I do agree with you, Fra, that there are some experiments that are difficult to interpret. I just do not agree that all experiments are difficult to interpret. Also, the experimenter needs to use some skill in his experiments so that his data is not so difficult to interpret. For example, set up your experiments so that you will get whole number values. In the falling objects experiment, you could change the position at which you measure velocity so that your time values are always whole numbers (this would be a process of trial and error). By using whole number values for time, you can much more easily see the relationship between time and velocity.

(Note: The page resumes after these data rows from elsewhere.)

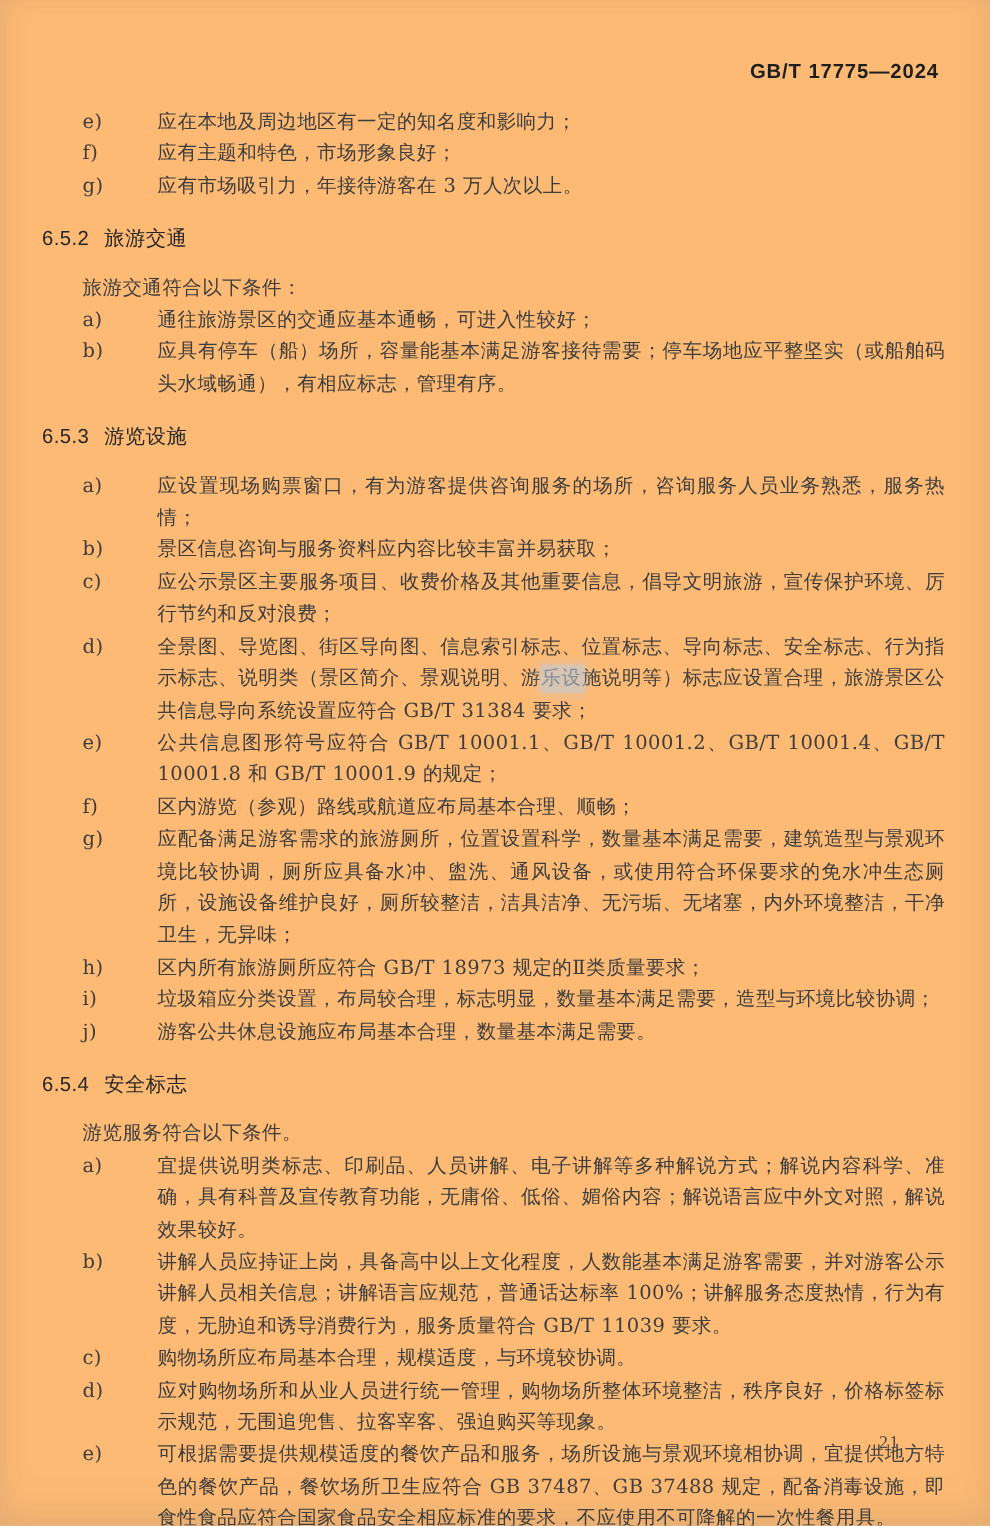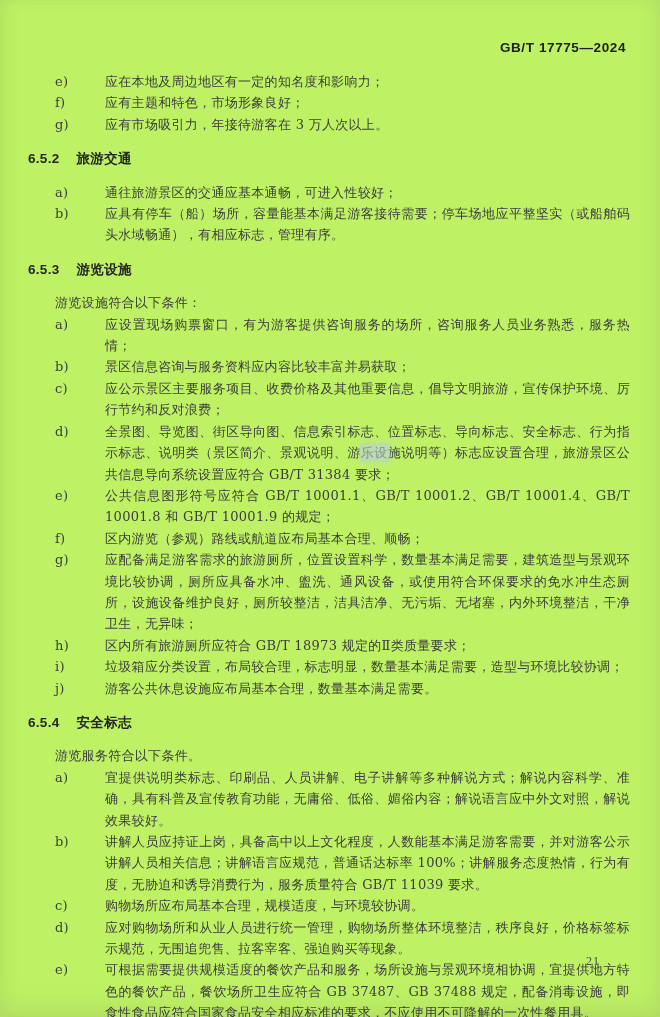--- a/index.html
+++ b/index.html
@@ -8,7 +8,7 @@
     position:relative;
     width:660px;height:1017px;
     margin:0 auto;
-    background:#bef264;
+    background:#fdba74;
     overflow:hidden;
     font-family:"DejaVu Serif","Liberation Serif",serif;
     color:#3d3d3d;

Once you establish that relationship to be true for that experiment, then you can make more detailed experiments to more-conclusively prove theories about how falling objects behave.

This leads me to my last comment. Experimentation is a skill. You have to be crafty, you have to be clever, you have to be creative, you have to be witty, and you have to learn from others because someone else might have a better way of performing an experiment. We had some pretty clever experimenters one hundred years ago when technologies are not what they are today. Just look at Albert A. Michelson's method for measuring the speed of light back in the turn of the century. Although books are great and necessary sources of information and communication and of passing on knowledge, experimentation remains a skill that must be learned by doing. We have not taught this important skill to our younger generations.